De verbinding valt weg, mijn hart slaat een tel over. In de tijd benodigd om terug te bellen, denk ik aan iedereen die dood kan zijn en van wie mij dat onaangenaam zou treffen: haar vader, haar moeder, haar nieuwe partner, de oma die al een tijd sukkelt met haar gezondheid en zelfs min of meer de paus, Niels Destadsbader of Hugo Claus – mocht die laatste niet lang geleden al naar overluchtse oorden zijn vertrokken.
Als ze terugbelt, blijkt het gelukkig slechts de cavia te betreffen. Ik haal opgelucht adem, mijn dochter echter is er het hart van in. Zij huilt tranen met tuiten, zoals dat werd genoemd in schoolopstellen.
Kunst is haar manier om verdriet te bezweren, en later die dag maakt ze een hele mooie tekening. Daarop staat de cavia in een wolk van pastelkleuren, tegen een hemelsblauwe lucht en het geel van korenvelden dat doet denken aan de vlag van Oekraïne. ‘Ik vergeet je nooit, mijn klein kampioentje!’, heeft zij erbij geschreven. ‘Je maakt nog deel uit van het gezin.’ En: ‘Ik weet dat je voor altijd over ons waakt.’

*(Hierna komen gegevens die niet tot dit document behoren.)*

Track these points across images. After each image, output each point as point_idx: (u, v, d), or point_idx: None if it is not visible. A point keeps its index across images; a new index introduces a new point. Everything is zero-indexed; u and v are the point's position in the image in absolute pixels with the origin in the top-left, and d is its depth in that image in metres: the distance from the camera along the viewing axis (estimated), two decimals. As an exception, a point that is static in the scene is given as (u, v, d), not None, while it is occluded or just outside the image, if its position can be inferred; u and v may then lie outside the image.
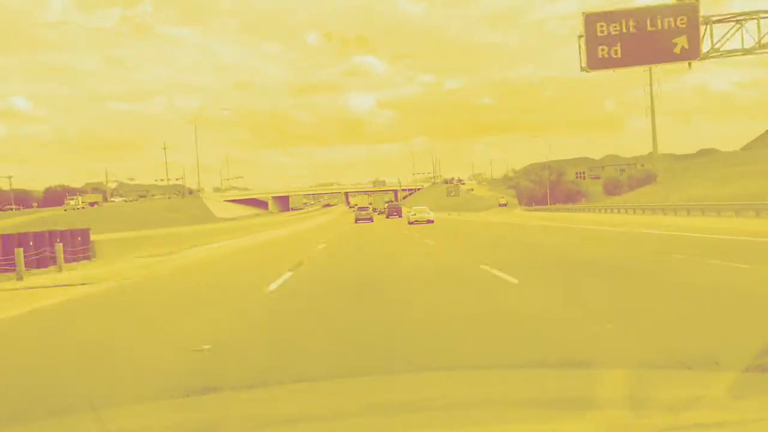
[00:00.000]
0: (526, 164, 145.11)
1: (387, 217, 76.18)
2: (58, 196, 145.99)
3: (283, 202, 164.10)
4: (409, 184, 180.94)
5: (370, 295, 10.57)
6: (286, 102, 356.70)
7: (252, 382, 5.22)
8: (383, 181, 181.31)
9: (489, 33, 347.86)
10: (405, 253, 20.66)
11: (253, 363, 6.10)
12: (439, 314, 8.43)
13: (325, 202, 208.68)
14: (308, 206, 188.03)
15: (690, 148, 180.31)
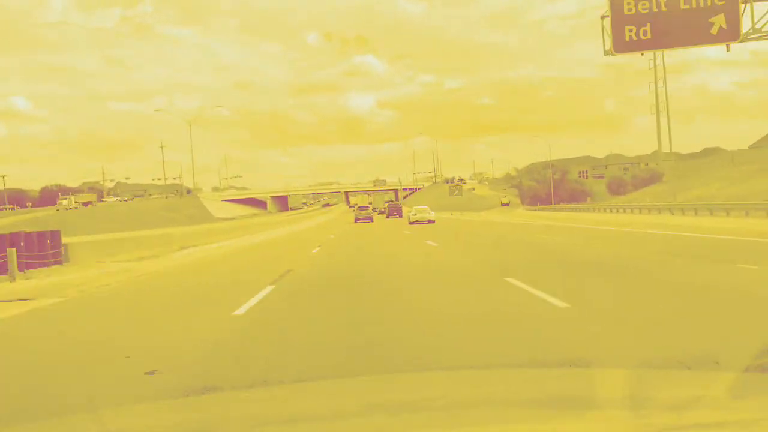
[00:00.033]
0: (527, 164, 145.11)
1: (387, 217, 76.24)
2: (54, 196, 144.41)
3: (282, 202, 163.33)
4: (410, 184, 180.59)
5: (364, 321, 8.58)
6: (286, 102, 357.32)
7: None
8: (384, 181, 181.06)
9: (489, 33, 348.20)
10: (409, 261, 18.27)
11: None
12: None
13: (325, 202, 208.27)
14: (307, 206, 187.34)
15: (694, 147, 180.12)
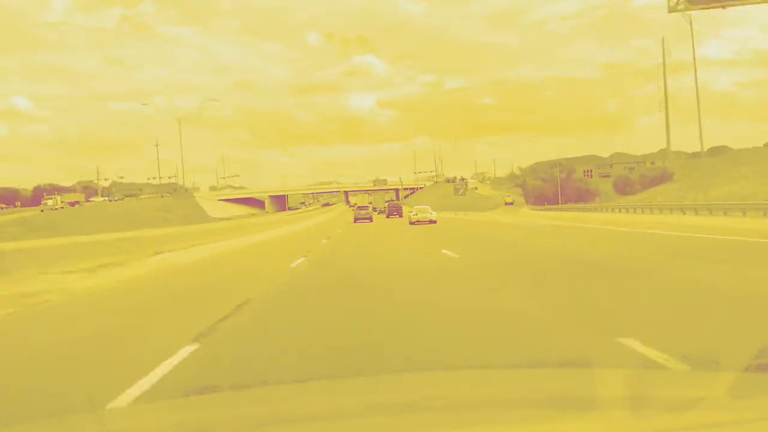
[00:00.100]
0: (528, 163, 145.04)
1: (387, 217, 76.37)
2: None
3: (281, 202, 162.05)
4: (411, 183, 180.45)
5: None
6: (287, 102, 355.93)
7: None
8: (384, 180, 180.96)
9: (490, 33, 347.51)
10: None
11: None
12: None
13: (325, 201, 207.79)
14: (306, 206, 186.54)
15: (698, 147, 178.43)
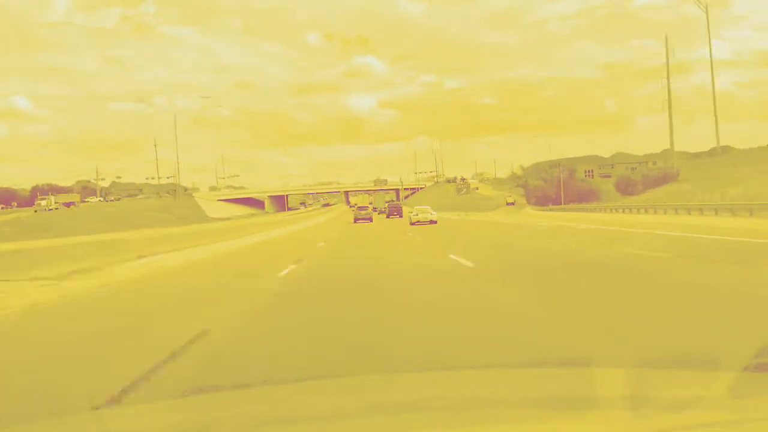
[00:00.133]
0: (528, 163, 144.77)
1: (387, 217, 76.80)
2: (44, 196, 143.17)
3: (281, 202, 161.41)
4: (411, 183, 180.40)
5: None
6: (287, 102, 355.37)
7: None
8: (384, 180, 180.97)
9: (490, 33, 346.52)
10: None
11: None
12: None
13: (325, 202, 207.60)
14: (306, 206, 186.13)
15: (701, 146, 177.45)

Als er nog iemand oprecht naar je lacht, is het niet zelden iemand met een verstandelijke beperking.
Er wordt wel een zware taak op de schouders van dat arme knaagdier gelegd, denk ik met de scepsis die de volwassenheid brengt. Maar ik hoed mij om daarmee te spotten, want het gaat hier om dingen waar deze wereld een schrijnend gebrek aan heeft. Zuiverheid van hart, bijvoorbeeld, en trouw over het graf heen – eigenschappen die je vooral bij kinderen vindt. Je wordt gehard en gehaaid met de jaren, verruwd en vereelt om het grootste onrecht te kunnen aanvaarden. Als er nog iemand oprecht naar je lacht, is het niet zelden iemand met een verstandelijke beperking.
Ik vind het een wonder dat het in dezelfde wereld kan bestaan: een kind dat rouwt om zijn huisdier en wat ik op de televisie in Gaza zie. Het is een ongelofelijke luxe in een land te leven waar een cavia beweend kan worden. ‘Hermelien’, antwoordt mijn dochter verontwaardigd, als ik vraag hoe het diertje ook alweer heette. Ze vindt het onvoorstelbaar dat ik zoiets kan vergeten.
‘Ik vind het heel erg van Hermelien’, troost ik haar met de listigheid van wie heeft geleerd dat de ene zijn dood de ander zijn brood is, ‘maar misschien komt er nu ruimte voor een ander huisdier’. Ze antwoordt dat ze waarschijnlijk kippen gaan houden en dat zij daar graag een haan bij zou zien. ‘Dat ziet mama niet zitten, omdat je dan ruzie krijgt met de buren. Maar ik wil graag kuikentjes.’
Ik vertel haar over kuikentjes van lang geleden, waarmee ze dingen deden die nu strafbare feiten zouden zijn. De kuikens werden met een spuitbus rood, blauw of groen gespoten. Je kreeg ze van de kleuterklas in een kartonnen doos mee naar huis. Daar scharrelden ze een tijdje rond, rillend onder een lamp, om dan onveranderlijk aan hun einde te komen.
Mijn dochter kijkt naar mij als naar zo’n foltertuig dat zij heeft gezien in het Gravensteen. ‘Een blauw kuiken: waarom zou iemand zoiets zelfs maar wíllen?’
‘Dat weet ik niet’, moet ik toegeven. ‘Maar ik begrijp veel niet van wat mensen willen en doen.’
Binnenkort is het Pasen, het feest van nieuw leven, hoop en goedkope chocolade. Ik veeg de kruimels van de tafel en denk aan mijn oma die allang is gestorven. Zij maakte mijn brooddoos en stopte mijn sokken, maar vond er ook een raar plezier in om mij enge dingen op de mouw te spelden. Zo heb ik lang geloofd dat de paasklokken, als je ze in hun vlucht betrapte, je ogen kwamen uitpikken.
In een artikel over de zoektocht naar buitenaards leven lees ik de wonderlijke zin: ‘Het heelal is immens groot en alles wat je kunt bedenken, gebeurt wel ergens.’